- **What the exercise asks**
Reproduce every line of text in the listing below verbatim, leaving the pictures out of your answer.

(Text data extracted from pages)
━━━━
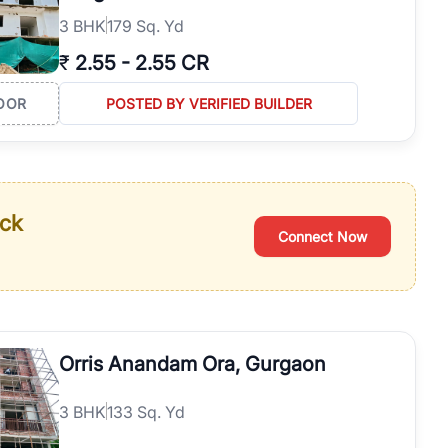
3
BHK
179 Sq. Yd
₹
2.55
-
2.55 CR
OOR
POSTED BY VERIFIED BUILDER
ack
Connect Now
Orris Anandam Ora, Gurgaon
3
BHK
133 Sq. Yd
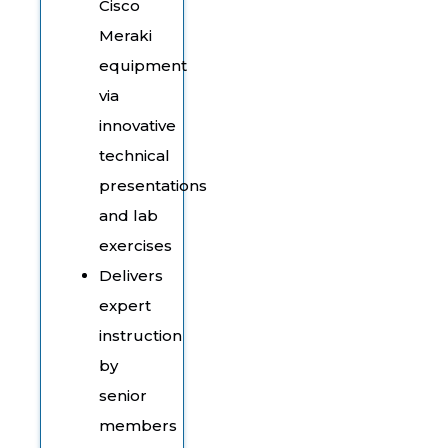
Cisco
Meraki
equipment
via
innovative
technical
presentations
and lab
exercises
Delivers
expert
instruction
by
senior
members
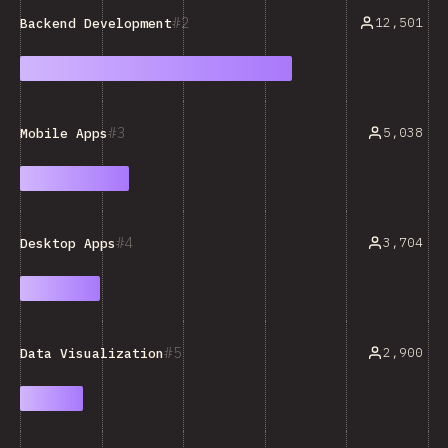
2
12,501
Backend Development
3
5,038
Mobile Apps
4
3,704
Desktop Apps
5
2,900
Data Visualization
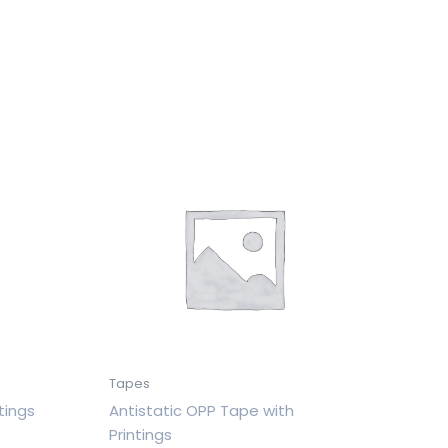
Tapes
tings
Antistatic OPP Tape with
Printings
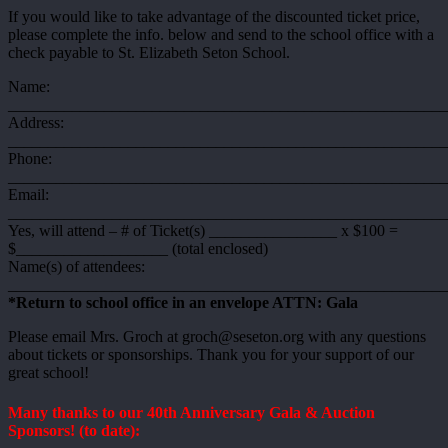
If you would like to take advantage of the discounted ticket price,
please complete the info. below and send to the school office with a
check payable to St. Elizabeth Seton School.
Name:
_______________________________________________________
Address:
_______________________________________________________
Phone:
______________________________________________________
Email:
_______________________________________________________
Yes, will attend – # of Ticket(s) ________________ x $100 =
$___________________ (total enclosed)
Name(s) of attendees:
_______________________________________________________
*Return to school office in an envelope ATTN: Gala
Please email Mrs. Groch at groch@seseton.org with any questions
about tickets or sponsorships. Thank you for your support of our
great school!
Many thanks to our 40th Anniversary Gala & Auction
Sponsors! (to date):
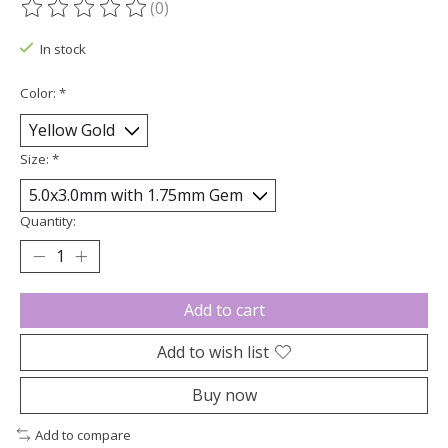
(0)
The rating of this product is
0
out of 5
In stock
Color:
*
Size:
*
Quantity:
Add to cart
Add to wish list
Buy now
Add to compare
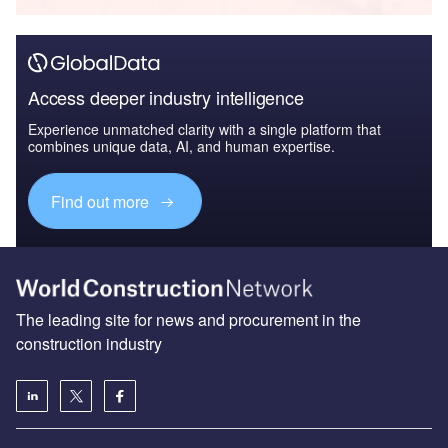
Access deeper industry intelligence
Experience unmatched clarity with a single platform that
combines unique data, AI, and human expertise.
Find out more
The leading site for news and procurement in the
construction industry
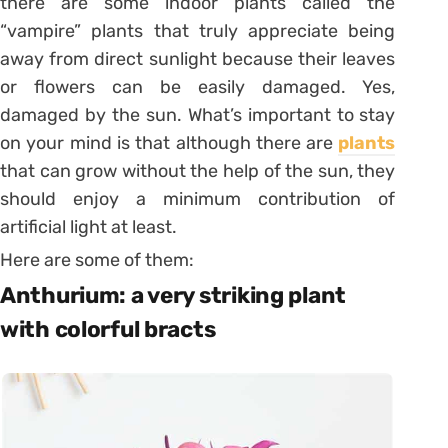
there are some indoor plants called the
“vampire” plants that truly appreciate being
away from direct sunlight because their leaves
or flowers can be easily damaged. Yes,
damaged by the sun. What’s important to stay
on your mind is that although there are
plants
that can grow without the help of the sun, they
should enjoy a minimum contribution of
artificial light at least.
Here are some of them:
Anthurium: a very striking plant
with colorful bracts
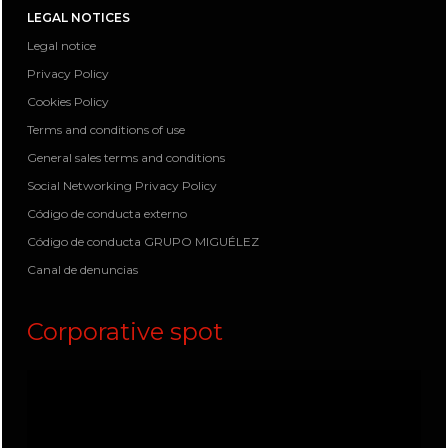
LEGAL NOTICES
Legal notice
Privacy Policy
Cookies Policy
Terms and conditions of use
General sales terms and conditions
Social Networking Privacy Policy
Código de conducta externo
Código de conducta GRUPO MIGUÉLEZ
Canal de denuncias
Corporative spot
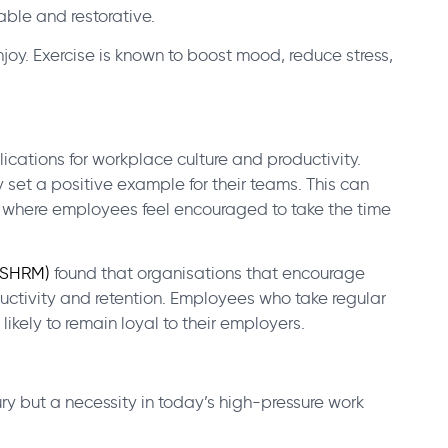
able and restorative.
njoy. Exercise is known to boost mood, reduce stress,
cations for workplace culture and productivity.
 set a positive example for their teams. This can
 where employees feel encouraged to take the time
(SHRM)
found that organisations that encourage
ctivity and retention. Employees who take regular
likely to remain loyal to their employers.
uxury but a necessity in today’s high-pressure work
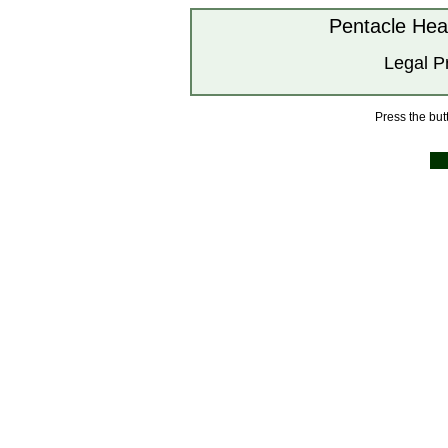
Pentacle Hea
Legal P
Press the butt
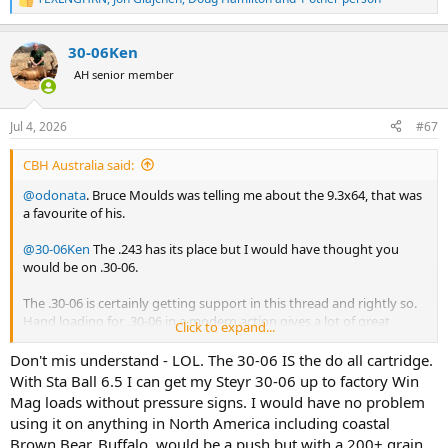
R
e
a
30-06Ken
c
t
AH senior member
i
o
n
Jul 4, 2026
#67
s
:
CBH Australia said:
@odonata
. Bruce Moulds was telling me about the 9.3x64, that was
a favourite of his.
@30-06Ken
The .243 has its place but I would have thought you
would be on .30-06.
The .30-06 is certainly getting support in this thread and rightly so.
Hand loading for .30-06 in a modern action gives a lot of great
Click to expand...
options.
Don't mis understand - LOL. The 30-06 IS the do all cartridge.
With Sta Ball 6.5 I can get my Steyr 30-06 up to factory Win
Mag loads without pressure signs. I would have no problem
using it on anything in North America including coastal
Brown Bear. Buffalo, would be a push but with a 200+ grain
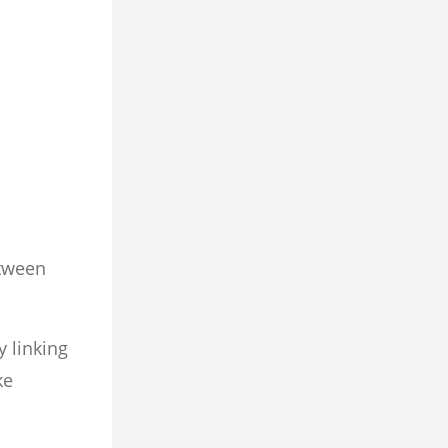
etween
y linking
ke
━━━━
- **Worked solution**
3
BHK
179 Sq. Yd
₹
2.55
-
2.55 CR
OOR
POSTED BY VERIFIED BUILDER
ack
Connect Now
Orris Anandam Ora, Gurgaon
3
BHK
133 Sq. Yd
Cisco
Meraki
equipment
via
innovative
technical
presentations
and lab
exercises
Delivers
expert
instruction
by
senior
members
2
12,501
Backend Development
3
5,038
Mobile Apps
4
3,704
Desktop Apps
5
2,900
Data Visualization
Tapes
tings
Antistatic OPP Tape with
Printings
If you would like to take advantage of the discounted ticket price,
please complete the info. below and send to the school office with a
check payable to St. Elizabeth Seton School.
Name:
_______________________________________________________
Address:
_______________________________________________________
Phone:
______________________________________________________
Email:
_______________________________________________________
Yes, will attend – # of Ticket(s) ________________ x $100 =
$___________________ (total enclosed)
Name(s) of attendees:
_______________________________________________________
*Return to school office in an envelope ATTN: Gala
Please email Mrs. Groch at groch@seseton.org with any questions
about tickets or sponsorships. Thank you for your support of our
great school!
Many thanks to our 40th Anniversary Gala & Auction
Sponsors! (to date):
(0)
The rating of this product is
0
out of 5
In stock
Color:
*
Size:
*
Quantity:
Add to cart
Add to wish list
Buy now
Add to compare
Access deeper industry intelligence
Experience unmatched clarity with a single platform that
combines unique data, AI, and human expertise.
Find out more
The leading site for news and procurement in the
construction industry
there are some indoor plants called the
“vampire” plants that truly appreciate being
away from direct sunlight because their leaves
or flowers can be easily damaged. Yes,
damaged by the sun. What’s important to stay
on your mind is that although there are
plants
that can grow without the help of the sun, they
should enjoy a minimum contribution of
artificial light at least.
Here are some of them:
Anthurium: a very striking plant
with colorful bracts
LEGAL NOTICES
Legal notice
Privacy Policy
Cookies Policy
Terms and conditions of use
General sales terms and conditions
Social Networking Privacy Policy
Código de conducta externo
Código de conducta GRUPO MIGUÉLEZ
Canal de denuncias
Corporative spot
able and restorative.
njoy. Exercise is known to boost mood, reduce stress,
cations for workplace culture and productivity.
 set a positive example for their teams. This can
 where employees feel encouraged to take the time
(SHRM)
found that organisations that encourage
ctivity and retention. Employees who take regular
likely to remain loyal to their employers.
uxury but a necessity in today’s high-pressure work
Pentacle Hea
Legal P
Press the butt
R
e
a
30-06Ken
c
t
AH senior member
i
o
n
Jul 4, 2026
#67
s
:
CBH Australia said:
@odonata
. Bruce Moulds was telling me about the 9.3x64, that was
a favourite of his.
@30-06Ken
The .243 has its place but I would have thought you
would be on .30-06.
The .30-06 is certainly getting support in this thread and rightly so.
Hand loading for .30-06 in a modern action gives a lot of great
Click to expand...
options.
Don't mis understand - LOL. The 30-06 IS the do all cartridge.
With Sta Ball 6.5 I can get my Steyr 30-06 up to factory Win
Mag loads without pressure signs. I would have no problem
using it on anything in North America including coastal
Brown Bear. Buffalo, would be a push but with a 200+ grain
etween
y linking
ke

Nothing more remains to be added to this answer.